The Blue Devils began the season as a team that loved to play off its guards, get out in transition and play a fast-paced game. Now, they are a team that emphasizes throwing the ball into the post, taking care of the ball and slowing the game down.

But with two All-American caliber guards out of commission due to season-ending injuries, Duke had no other choice.

When All-American senior point guard Chelsea Gray saw her season end prematurely with a fractured right kneecap January 12 against Boston College, the Blue Devils still had Gray's talented mentee—sophomore point guard Alexis Jones—to keep the offense running quickly and efficiently. Then Jones tore her left ACL February 23 at Notre Dame, and Duke was suddenly left without the starting backcourt tandem that was the driving force behind its high expectations coming into the season.

The offense’s up-tempo style gradually slowed down as the season wore on, mirroring the team’s losses in the backcourt. In 17 games with both Gray and Jones on the floor, the Blue Devils attempted 49.8 2-pointers and 14.2 3-pointers per game. In the 11-game stretch with only Jones in the starting lineup, Duke saw those numbers dip to 47.0 and 13.6, respectively. The Blue Devils’ attack became even more deliberate after Jones was lost for the year, averaging only 42.8 2-point shots and 9.6 3-point attempts in five contests.

“I think [playing slower without Jones and Gray] has helped,” senior forward Haley Peters said. “We’re not as quick down the floor but we’re a better executing team than we have been, probably [the best] since I’ve been here. That’s going to be a huge thing for us going forward.”

Never one to allow her team to wallow in self-pity, head coach Joanne P. McCallie quickly set out to reshape the Blue Devils’ rotation after her star guards suffered injuries, sliding players into unfamiliar roles in an effort to take advantage of the strengths and weaknesses of the new-look lineup.

“Given our situation, a lot of different people had to stand up in different positions,” freshman forward Oderah Chidom said. “We all have different skill sets, so we work on it in practice. Haley Peters has definitely stepped up, we’re all taking on roles we didn’t expect to take on.”

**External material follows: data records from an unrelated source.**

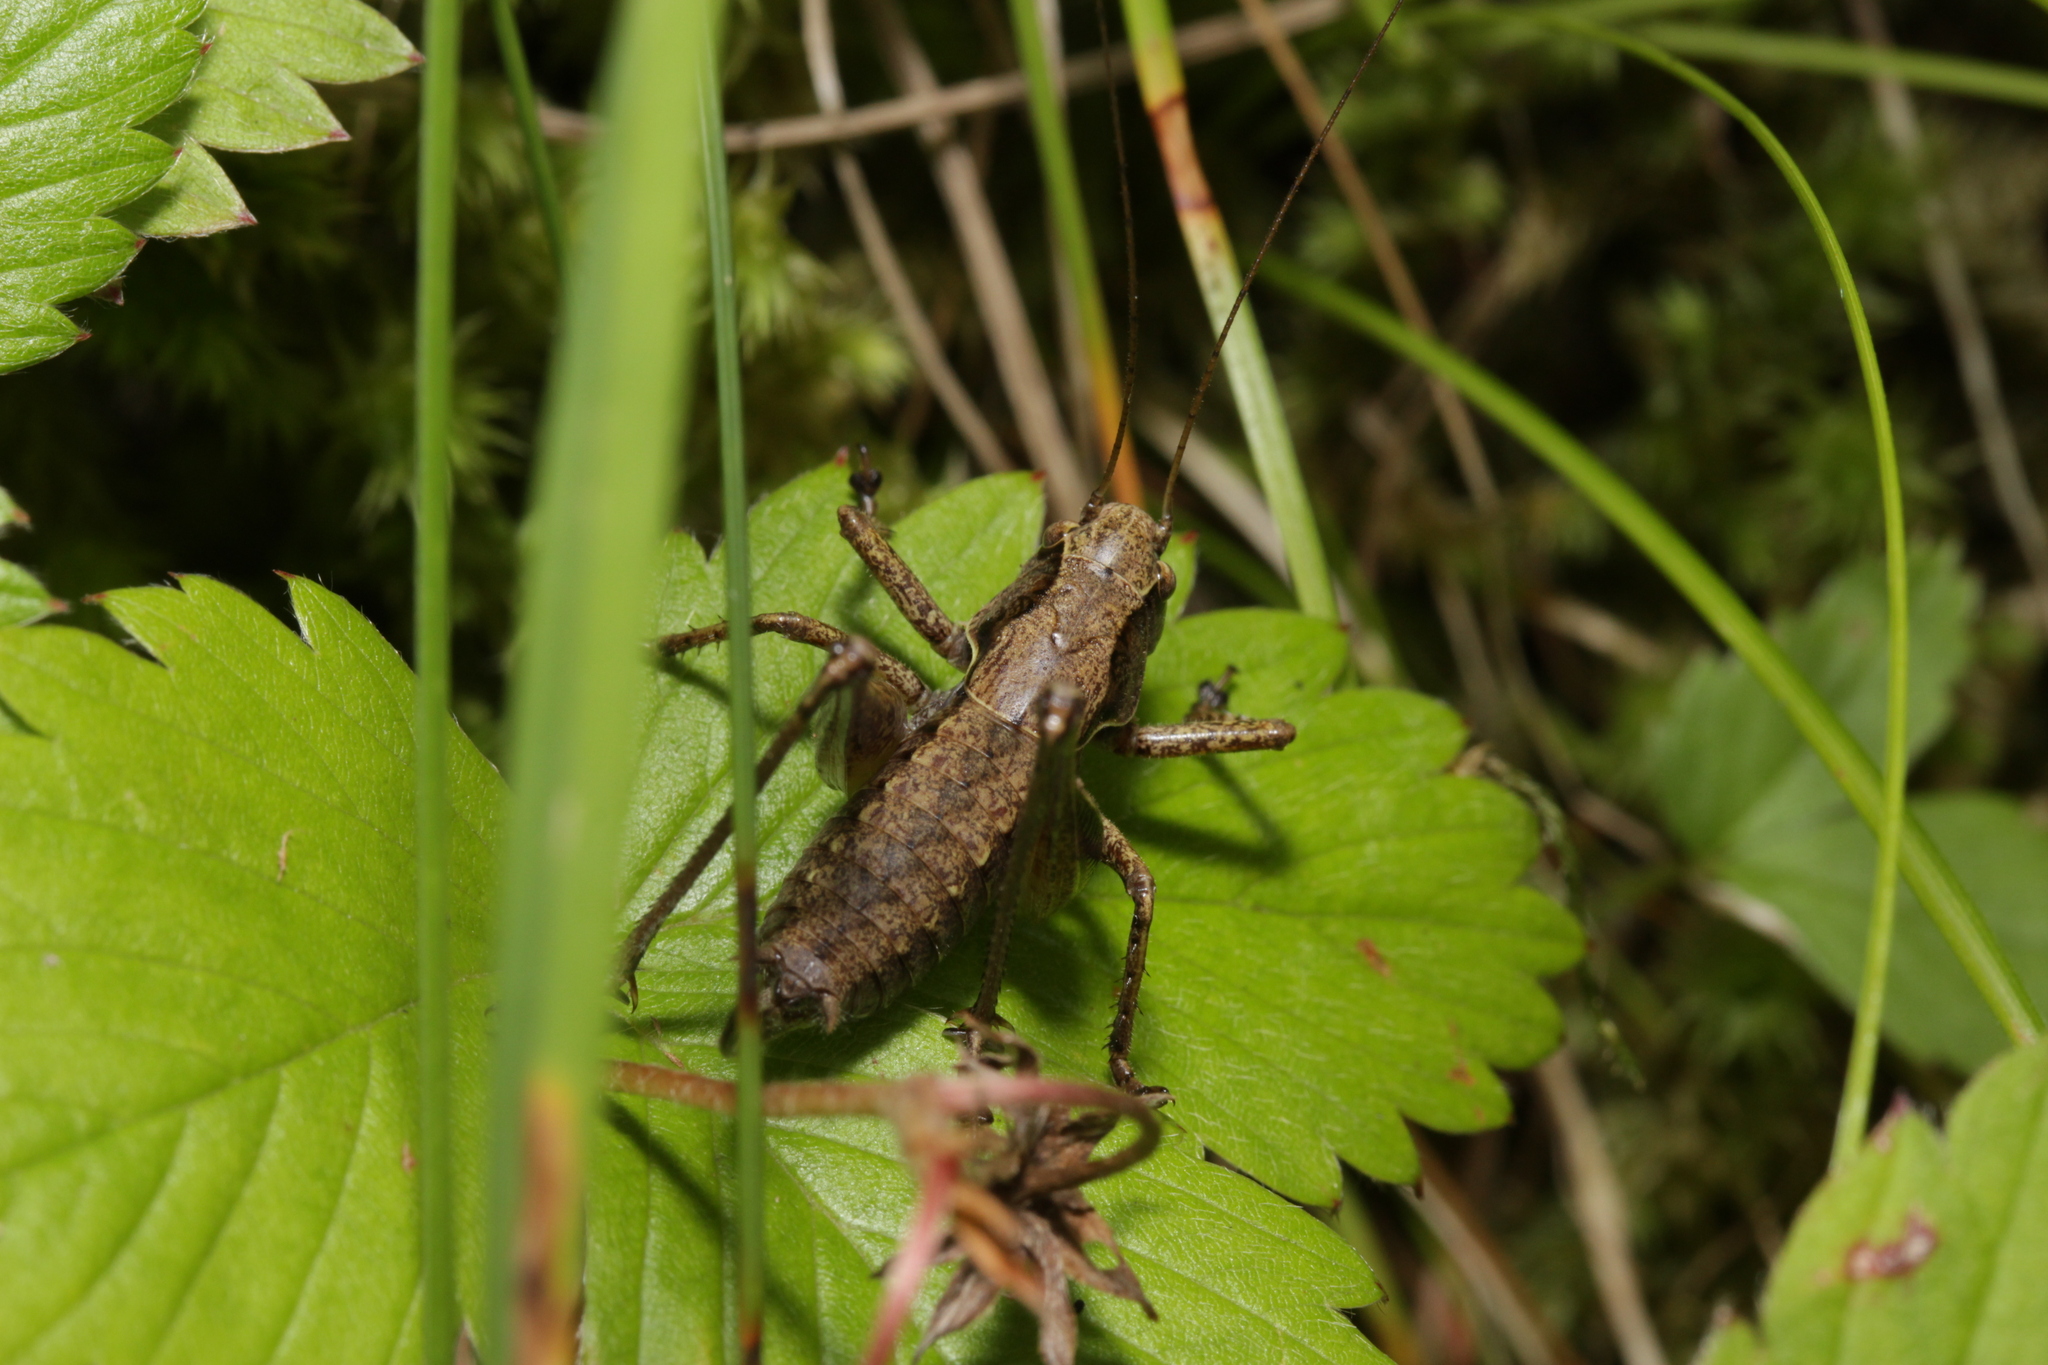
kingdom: Animalia
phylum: Arthropoda
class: Insecta
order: Orthoptera
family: Tettigoniidae
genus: Pholidoptera
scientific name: Pholidoptera griseoaptera
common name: Dark bush-cricket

Playing at the top of Duke's zone defense, Haley Peters has found a way to make life for opposing offenses difficult.
Jennie Xu / Chronicle File Photo
Peters—who has been a staple of the team’s Elite Eight runs in the previous three seasons—has been asked to take on an entirely new role in the twilight of her Duke career. At 6-foot-3, Peters had comfortably played the role of a traditional four, using her height to form a formidable post tandem with All-American junior Elizabeth Williams and utilizing her deft shooting touch to stretch out opposing defenses.

With both starting guards out, McCallie is now asking more of Peters as she transitions into a sort of guard-forward hybrid. Peters is still making her presence felt inside—her 8.2 rebounds per game since Jones’ injury is a tick higher than her season average—but is also handling some of the point guard duties and has found herself attacking more from the perimeter.

“I think that’s kind of the trendy thing now, to be a post player that’s also a guard,” Peters said. “I think a lot of [transitioning to playing more on the perimeter] is a mental adjustment. I’ve spent a lot of time over my four years working on perimeter skills and stuff, but there’s a big difference between doing that in practice or on your own and stepping into games and playing against people who have played out on the floor for their entire careers.”

Without the savvy Gray and the lightning-quick Jones—both consistent double-digit scorers—Peters has stepped up to take on a more prominent role as a scoring threat herself. She has scored at least 18 points in three of the five games after Jones was lost for the year, as compared to just one such performance in her first 24 games.

With the seasoned Peters spending more time on the wing, it has been the newcomer Chidom who has filled in and played a large chunk of minutes at the four spot. In Jones’ absence, the freshman from California has matured quickly, averaging 20.8 minutes, 7.4 points per game, and 7.2 rebounds per game—noticeable improvements from the 13.1 minutes, 4.9 points, and 3.5 rebounds that she averaged prior to Jones’ injury.

“At first, my freshman year, I was going to take it as a learning experience,” Chidom said. “Then given our situation, I just had to grow up like that—no time to learn. It’s funny, they call me a sophomore now, and they’re always preaching that I’m not a freshman.”

Whether it be a veteran senior leader or an inexperienced freshman, Duke’s post players have shouldered the bulk of the offensive burden as the team persevered through adversity. Along with the consistent performance of Williams—who earned All-ACC First Team and All-ACC Defensive Team honors with 14.0 points, 7.5 rebounds, and a conference-leading 3.0 blocks per game—Peters and Chidom give the Blue Devils a frontcourt that has the potential to dominate opponents in the NCAA tournament. It has been a bumpy road thus far, but Duke still sees a path to the Final Four for itself.

“At the beginning of the season, we had our ambitions for a national championship,” Chidom said. “Those ambitions are still there, despite who we have playing on the court.”